(Prompt): Copy out each line featuring the string "linejoin" from the entries beneath.
─── Data ───
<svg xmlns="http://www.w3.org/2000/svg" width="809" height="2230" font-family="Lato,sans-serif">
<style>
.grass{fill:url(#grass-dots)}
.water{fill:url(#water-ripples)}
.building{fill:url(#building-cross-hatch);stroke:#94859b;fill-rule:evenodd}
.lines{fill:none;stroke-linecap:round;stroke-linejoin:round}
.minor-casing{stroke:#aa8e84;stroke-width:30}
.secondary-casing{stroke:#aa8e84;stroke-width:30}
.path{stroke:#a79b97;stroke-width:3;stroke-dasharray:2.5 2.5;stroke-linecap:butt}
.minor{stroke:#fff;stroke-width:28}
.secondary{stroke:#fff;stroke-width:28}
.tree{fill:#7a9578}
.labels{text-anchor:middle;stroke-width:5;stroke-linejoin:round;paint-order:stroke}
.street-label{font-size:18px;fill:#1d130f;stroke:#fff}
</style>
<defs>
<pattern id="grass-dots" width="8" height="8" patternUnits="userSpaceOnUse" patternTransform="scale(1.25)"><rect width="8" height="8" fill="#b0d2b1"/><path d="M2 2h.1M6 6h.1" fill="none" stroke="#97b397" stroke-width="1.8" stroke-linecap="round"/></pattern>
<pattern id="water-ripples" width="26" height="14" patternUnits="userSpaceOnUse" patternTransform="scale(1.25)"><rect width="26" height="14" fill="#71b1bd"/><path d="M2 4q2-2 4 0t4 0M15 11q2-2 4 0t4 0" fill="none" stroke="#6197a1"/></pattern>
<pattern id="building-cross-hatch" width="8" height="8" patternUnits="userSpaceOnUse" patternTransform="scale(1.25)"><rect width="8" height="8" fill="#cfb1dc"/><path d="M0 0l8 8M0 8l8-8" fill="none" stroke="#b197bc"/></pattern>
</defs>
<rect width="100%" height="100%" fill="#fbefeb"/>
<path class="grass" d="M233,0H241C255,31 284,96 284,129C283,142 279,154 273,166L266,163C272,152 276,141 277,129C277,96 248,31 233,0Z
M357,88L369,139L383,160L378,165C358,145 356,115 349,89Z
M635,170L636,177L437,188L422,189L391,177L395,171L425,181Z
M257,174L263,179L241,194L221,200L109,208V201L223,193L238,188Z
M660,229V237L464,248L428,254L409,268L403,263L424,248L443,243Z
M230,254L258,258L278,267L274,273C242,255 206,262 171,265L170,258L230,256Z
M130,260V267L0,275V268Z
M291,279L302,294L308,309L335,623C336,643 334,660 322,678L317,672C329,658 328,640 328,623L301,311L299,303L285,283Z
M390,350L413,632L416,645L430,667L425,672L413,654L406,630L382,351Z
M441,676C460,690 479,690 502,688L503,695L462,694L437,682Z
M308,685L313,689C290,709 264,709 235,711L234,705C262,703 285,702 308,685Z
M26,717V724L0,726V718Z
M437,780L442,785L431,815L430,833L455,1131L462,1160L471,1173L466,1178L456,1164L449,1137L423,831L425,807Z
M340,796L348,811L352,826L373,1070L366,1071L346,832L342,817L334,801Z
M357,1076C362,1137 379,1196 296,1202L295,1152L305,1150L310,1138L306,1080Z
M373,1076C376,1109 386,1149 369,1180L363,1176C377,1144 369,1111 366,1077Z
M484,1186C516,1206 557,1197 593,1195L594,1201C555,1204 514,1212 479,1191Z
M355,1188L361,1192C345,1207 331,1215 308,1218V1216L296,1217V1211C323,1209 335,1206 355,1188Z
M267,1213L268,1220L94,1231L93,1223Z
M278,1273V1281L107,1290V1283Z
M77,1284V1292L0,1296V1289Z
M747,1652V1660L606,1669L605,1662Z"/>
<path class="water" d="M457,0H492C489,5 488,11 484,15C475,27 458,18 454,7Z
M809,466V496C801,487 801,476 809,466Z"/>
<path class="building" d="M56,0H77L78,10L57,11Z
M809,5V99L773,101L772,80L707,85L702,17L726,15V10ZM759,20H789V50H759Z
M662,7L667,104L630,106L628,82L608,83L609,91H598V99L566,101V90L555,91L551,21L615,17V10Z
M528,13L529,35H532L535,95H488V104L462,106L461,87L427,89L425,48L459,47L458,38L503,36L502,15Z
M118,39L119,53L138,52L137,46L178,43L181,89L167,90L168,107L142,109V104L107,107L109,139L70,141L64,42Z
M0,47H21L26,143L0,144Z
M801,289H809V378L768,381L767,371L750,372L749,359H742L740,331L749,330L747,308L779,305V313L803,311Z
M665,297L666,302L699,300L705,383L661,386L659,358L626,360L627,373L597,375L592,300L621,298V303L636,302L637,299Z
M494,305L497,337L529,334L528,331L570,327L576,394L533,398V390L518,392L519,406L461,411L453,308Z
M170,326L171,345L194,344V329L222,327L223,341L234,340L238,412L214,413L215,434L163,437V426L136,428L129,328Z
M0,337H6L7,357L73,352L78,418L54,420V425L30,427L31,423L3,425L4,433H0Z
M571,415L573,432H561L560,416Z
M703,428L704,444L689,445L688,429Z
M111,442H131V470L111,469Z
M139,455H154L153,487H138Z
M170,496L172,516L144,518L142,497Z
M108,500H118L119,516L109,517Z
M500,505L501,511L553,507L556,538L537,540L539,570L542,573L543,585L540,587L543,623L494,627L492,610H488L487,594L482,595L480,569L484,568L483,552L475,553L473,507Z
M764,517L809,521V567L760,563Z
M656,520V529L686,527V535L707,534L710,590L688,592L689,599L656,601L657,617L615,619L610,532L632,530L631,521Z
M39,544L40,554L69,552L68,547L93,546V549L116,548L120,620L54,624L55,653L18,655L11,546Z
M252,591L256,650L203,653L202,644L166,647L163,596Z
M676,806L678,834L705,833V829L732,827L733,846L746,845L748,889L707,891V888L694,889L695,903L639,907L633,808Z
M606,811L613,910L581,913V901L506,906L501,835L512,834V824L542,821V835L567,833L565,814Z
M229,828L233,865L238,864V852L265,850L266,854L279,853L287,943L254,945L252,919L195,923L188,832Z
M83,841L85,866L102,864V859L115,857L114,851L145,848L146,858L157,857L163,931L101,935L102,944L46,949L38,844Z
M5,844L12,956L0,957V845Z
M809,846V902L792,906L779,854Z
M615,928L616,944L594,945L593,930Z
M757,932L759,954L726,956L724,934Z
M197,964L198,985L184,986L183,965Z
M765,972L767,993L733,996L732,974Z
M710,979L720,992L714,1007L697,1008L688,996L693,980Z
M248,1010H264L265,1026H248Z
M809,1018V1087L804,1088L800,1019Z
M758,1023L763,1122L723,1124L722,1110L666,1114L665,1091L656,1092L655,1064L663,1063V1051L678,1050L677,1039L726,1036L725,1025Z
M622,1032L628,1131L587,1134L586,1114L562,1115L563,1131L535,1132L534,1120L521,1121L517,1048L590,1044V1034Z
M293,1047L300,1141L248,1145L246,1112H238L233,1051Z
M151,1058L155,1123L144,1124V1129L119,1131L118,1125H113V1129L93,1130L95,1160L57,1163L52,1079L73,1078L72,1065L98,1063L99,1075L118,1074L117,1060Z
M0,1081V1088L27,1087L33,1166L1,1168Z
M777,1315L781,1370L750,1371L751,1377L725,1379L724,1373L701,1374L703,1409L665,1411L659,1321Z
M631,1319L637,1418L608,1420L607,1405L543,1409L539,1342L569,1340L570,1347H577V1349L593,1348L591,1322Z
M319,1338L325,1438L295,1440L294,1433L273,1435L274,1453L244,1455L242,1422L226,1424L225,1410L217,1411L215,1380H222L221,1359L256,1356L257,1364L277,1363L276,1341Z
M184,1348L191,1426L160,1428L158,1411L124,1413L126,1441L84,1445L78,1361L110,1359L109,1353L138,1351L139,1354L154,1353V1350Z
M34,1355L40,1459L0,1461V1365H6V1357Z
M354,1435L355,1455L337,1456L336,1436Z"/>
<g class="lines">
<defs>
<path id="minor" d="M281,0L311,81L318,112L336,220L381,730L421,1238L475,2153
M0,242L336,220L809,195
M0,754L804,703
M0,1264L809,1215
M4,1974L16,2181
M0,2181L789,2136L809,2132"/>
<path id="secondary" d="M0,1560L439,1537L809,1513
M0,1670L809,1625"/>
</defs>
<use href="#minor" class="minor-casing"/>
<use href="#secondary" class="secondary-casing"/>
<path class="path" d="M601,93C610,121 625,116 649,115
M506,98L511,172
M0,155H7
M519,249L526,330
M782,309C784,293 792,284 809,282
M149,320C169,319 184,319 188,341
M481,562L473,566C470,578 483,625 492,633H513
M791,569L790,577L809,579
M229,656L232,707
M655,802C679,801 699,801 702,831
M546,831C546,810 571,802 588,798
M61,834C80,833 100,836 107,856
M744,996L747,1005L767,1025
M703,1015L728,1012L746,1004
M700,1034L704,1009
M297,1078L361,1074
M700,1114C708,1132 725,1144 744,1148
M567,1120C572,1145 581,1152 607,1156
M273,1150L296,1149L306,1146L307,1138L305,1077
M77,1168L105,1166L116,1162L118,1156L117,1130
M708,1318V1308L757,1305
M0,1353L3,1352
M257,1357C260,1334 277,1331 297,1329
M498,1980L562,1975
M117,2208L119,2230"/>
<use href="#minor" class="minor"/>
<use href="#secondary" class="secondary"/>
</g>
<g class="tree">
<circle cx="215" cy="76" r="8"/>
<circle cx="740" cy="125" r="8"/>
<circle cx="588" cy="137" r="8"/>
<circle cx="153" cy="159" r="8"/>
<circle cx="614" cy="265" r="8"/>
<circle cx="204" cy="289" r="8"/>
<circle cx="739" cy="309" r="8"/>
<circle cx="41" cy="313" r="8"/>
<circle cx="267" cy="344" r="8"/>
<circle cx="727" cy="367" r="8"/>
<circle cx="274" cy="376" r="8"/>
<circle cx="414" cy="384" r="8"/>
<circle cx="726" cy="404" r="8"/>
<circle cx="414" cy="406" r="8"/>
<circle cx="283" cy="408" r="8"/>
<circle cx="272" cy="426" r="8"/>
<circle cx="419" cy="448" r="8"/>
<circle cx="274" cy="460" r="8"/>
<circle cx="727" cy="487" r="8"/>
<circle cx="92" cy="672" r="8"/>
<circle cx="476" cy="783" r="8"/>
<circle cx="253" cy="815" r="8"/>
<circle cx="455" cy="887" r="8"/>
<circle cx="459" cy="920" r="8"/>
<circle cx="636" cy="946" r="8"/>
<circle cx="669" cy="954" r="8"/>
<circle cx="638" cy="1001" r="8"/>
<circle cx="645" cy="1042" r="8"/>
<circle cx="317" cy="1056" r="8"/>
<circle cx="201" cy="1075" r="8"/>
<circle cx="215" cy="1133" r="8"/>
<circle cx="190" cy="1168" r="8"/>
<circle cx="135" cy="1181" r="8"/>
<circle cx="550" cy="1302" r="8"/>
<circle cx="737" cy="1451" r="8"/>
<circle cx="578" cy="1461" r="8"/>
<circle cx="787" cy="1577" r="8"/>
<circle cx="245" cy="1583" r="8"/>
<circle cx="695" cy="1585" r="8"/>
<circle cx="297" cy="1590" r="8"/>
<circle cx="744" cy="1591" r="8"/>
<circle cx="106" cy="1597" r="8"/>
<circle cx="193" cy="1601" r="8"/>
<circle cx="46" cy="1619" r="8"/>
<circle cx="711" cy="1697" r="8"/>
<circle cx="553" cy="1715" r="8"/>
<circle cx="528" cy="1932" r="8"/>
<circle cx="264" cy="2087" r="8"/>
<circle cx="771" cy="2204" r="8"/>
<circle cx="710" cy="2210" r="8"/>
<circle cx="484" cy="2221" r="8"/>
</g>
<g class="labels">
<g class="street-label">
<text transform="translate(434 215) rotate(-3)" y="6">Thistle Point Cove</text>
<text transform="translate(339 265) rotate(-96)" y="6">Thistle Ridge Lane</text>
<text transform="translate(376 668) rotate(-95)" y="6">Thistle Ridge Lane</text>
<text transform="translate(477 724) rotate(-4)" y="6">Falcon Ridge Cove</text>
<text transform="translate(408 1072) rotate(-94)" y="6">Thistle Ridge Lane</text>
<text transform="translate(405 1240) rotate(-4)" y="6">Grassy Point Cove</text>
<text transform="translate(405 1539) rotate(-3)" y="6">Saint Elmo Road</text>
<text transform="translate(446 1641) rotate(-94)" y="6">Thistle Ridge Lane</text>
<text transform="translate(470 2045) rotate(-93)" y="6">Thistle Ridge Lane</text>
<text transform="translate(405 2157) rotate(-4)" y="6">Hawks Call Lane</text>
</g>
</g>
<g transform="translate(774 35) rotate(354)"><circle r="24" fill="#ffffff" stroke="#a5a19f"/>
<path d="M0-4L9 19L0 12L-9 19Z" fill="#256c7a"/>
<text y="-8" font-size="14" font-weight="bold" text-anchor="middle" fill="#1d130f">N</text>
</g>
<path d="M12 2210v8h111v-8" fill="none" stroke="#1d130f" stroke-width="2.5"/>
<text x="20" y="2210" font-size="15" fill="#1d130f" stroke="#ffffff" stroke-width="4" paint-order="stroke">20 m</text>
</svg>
───
(Task answer):
.lines{fill:none;stroke-linecap:round;stroke-linejoin:round}
.labels{text-anchor:middle;stroke-width:5;stroke-linejoin:round;paint-order:stroke}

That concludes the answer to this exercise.